A Laplace operator and harmonics on the quantum complex vector space

Abstract

The aim of this article is to study the q-Laplace operator and q-harmonic polynomials on the quantum complex vector space generated by elements zi,wi, i=1,2,…,n, on which the quantum group GLq(n) [or Uq(n)] acts. The q-harmonic polynomials are defined as solutions of the equation Δqp=0, where p is a polynomial in zi,wi, i=1,2,…,n, and the q-Laplace operator Δq is determined in terms of q-derivatives. The q-Laplace operator Δq commutes with the action of GLq(n). The projector Hm,m′:Am,m′→Hm,m′ is constructed, where Am,m′ and Hm,m′ are the spaces of homogeneous (of degree m in zi and of degree m′ in wi) polynomials and homogeneous q-harmonic polynomials, respectively.

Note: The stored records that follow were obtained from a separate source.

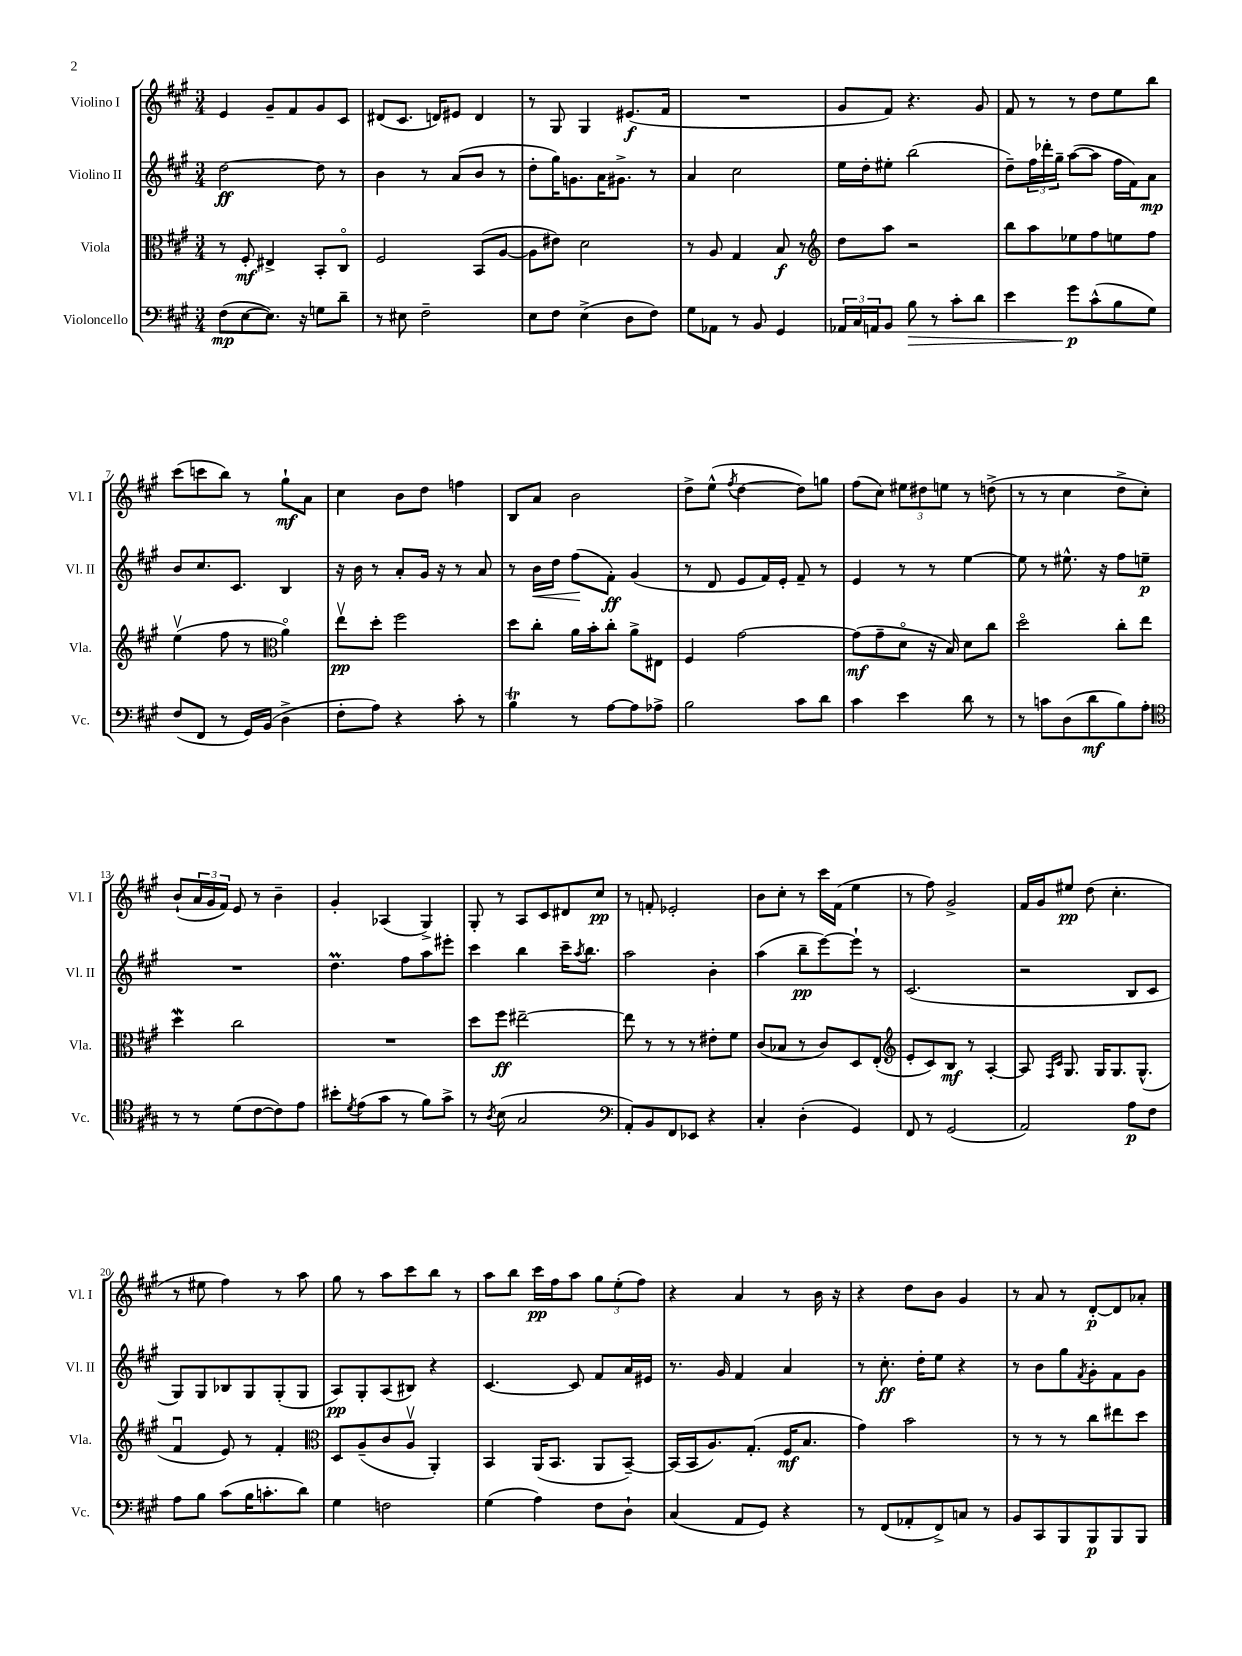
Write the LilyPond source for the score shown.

<<
\new StaffGroup <<
\new Staff = "s0" \with { instrumentName = "Violino I" shortInstrumentName = "Vl. I" } {
    \clef treble \key a \major \numericTimeSignature \time 3/4
    e'4 gis'8-- fis'8 gis'8 cis'8 |
    dis'8( cis'8. d'16) eis'8 d'4 |
    r8 gis8 gis4 eis'8.\f( fis'16 |
    R2. |
    gis'8 fis'8) r4. gis'8 |
    fis'8 r8 r8 d''8 e''8 b''8 |
    cis'''8( c'''8 b''8) r8 gis''8-!\mf a'8 |
    cis''4 b'8 d''8 f''4 |
    b8 a'8 b'2 |
    d''8-> e''8-^( \acciaccatura { fis''8 } d''4~ d''8) g''8 |
    fis''8( cis''8) \tuplet 3/2 { eis''8 dis''8 e''8 } r8 d''8->( |
    r8 r8 cis''4 d''8-> cis''8-.) |
    b'8-!( \tuplet 3/2 { a'16 gis'16 fis'16) } e'8 r8 b'4-- |
    gis'4-. aes4( gis4->) |
    gis8-. r8 a8 cis'8 dis'8 cis''8\pp |
    r8 f'8-. ees'2-. |
    b'8 cis''8-. r8 cis'''16 fis'16( e''4 |
    r8 fis''8) gis'2-> |
    fis'16 gis'16 eis''8\pp d''8( cis''4.-. |
    r8 eis''8 fis''4) r8 a''8 |
    gis''8 r8 a''8 cis'''8 b''8 r8 |
    a''8 b''8 cis'''16\pp fis''16 a''8 \tuplet 3/2 { gis''8 e''8-.( fis''8) } |
    r4 a'4 r8 b'16 r16 |
    r4 d''8 b'8 gis'4 |
    r8 a'8 r8 d'8~-.\p d'8 aes'8-. \bar "|." |
}
\new Staff = "s1" \with { instrumentName = "Violino II" shortInstrumentName = "Vl. II" } {
    \clef treble \key a \major \numericTimeSignature \time 3/4
    d''2~\ff d''8 r8 |
    b'4 r8 a'8( b'8 r8 |
    d''8-. gis''16) g'8. a'16 gis'8.-> r8 |
    a'4 cis''2 |
    e''16 d''16-. eis''8-. b''2( |
    d''8--) \tuplet 3/2 { fis''16 des'''16-. gis''16-- } a''8~( a''8 fis''16 fis'16) a'8\mp |
    b'8 cis''8. cis'8. b4 |
    r16 b'16 r8 a'8-. gis'16 r16 r8 a'8 |
    r8 b'16\< d''16 fis''8\!( fis'8-.\ff) gis'4( |
    r8 d'8 e'8 fis'16) e'16-. fis'8-- r8 |
    e'4 r8 r8 e''4~ |
    e''8 r8 eis''8.-^ r16 fis''8 e''8--\p |
    R2. |
    d''4.\prall fis''8 a''8 eis'''8-. |
    cis'''4 b''4 cis'''16-- \acciaccatura { a''8 } b''8. |
    a''2 b'4-. |
    a''4( b''8--\pp e'''8~) e'''8-! r8 |
    cis'2.( |
    r2 b8 cis'8 |
    gis8) gis8 bes8 gis8 gis8-.( gis8 |
    a8\pp) gis8-. a8( bis8) r4 |
    cis'4.~ cis'8 fis'8 a'16 eis'16 |
    r8. gis'16 fis'4 a'4 |
    r8 cis''8.-.\ff d''16-. e''8 r4 |
    r8 b'8 gis''8 \acciaccatura { fis'8 } gis'8-. fis'8 gis'8 \bar "|." |
}
\new Staff = "s2" \with { instrumentName = "Viola" shortInstrumentName = "Vla." } {
    \clef alto \key a \major \numericTimeSignature \time 3/4
    r8 fis8-.\mf eis4-> b,8-. cis8\flageolet |
    fis2 b,8( a8~ |
    a8 eis'8) d'2 |
    r8 a8 gis4 b8\f r8 |
    \clef treble d''8 a''8 r2 |
    b''8 a''8 ees''8 fis''8 e''8 fis''8 |
    e''4\upbow( fis''8 r8 \clef alto a'4\flageolet) |
    e''8\upbow\pp d''8-. fis''2 |
    d''8 cis''8-. a'16 b'16-. cis''8-. a'8-> eis8 |
    fis4 gis'2~ |
    gis'8\mf( gis'8-- d'8\flageolet r16 b16) d'8 cis''8 |
    d''2\flageolet cis''8-. e''8 |
    d''4\mordent cis''2 |
    R2. |
    d''8 fis''8\ff eis''2~-- |
    eis''8 r8 r8 r8 eis'8-. fis'8 |
    cis'8( bes8 r8 cis'8) d8 e8-.( |
    \clef treble e'8-. cis'8) b8\mf r8 a4~-. |
    a8 \grace { fis16 cis'16 } gis8. gis16 gis8. gis8.-^( |
    fis'4\downbow e'8) r8 fis'4-. |
    \clef alto d8 a8--( cis'8 a8\upbow a,4-.) |
    b,4 a,16( b,8. a,8 b,8~--) |
    b,16( b,16 a8.) gis8.-.( fis16\mf b8. |
    gis'4) b'2 |
    r8 r8 r8 cis''8 eis''8 d''8 \bar "|." |
}
\new Staff = "s3" \with { instrumentName = "Violoncello" shortInstrumentName = "Vc." } {
    \clef bass \key a \major \numericTimeSignature \time 3/4
    fis8\mp( e8~ e8.) r16 g8 d'8-- |
    r8 eis8 fis2-- |
    e8 fis8 e4->( d8 fis8) |
    gis8 aes,8 r8 b,8 gis,4 |
    \tuplet 3/2 { aes,16 cis16 a,16 } b,8 b8\> r8 cis'8-. d'8 |
    e'4 gis'8\p\! cis'8-^( b8 gis8) |
    fis8( fis,8 r8 gis,16) b,16( d4-> |
    fis8-. a8) r4 cis'8-. r8 |
    b4\trill r8 a8~ a8 aes8-> |
    b2 cis'8 d'8 |
    cis'4 e'4 d'8 r8 |
    r8 c'8 d8( d'8\mf b8) a8-. |
    \clef tenor r8 r8 d'8( cis'8~ cis'8) e'8 |
    bis'8-. \acciaccatura { d'8 } e'8( gis'8 r8 fis'8) gis'8-> |
    r8 \acciaccatura { a8 } b8( gis2 |
    \clef bass a,8-.) b,8 fis,8 ees,8 r4 |
    cis4-. d4-.( gis,4) |
    fis,8 r8 gis,2( |
    a,2) a8\p fis8 |
    a8 b8 cis'8( b16 c'8.-. d'8) |
    gis4 f2 |
    gis4( a4) fis8 d8-! |
    cis4( a,8 gis,8) r4 |
    r8 fis,8( aes,8-. fis,8->) c8 r8 |
    b,8 cis,8 b,,8 b,,8\p b,,8 b,,8 \bar "|." |
}
>>
>>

By using these projectors, a q-analog of the classical zonal spherical and associated spherical harmonics are constructed. They constitute an orthogonal basis of Hm,m′. A q-analog of separation of variables is given. The quantum algebra Uq(gln), acting on Hm,m′, determines an irreducible representation of Uq(gln). This action is explicitly constructed. The results of the article lead to the dual pair (Uq(sl2),Uq(gln)) of quantum algebras.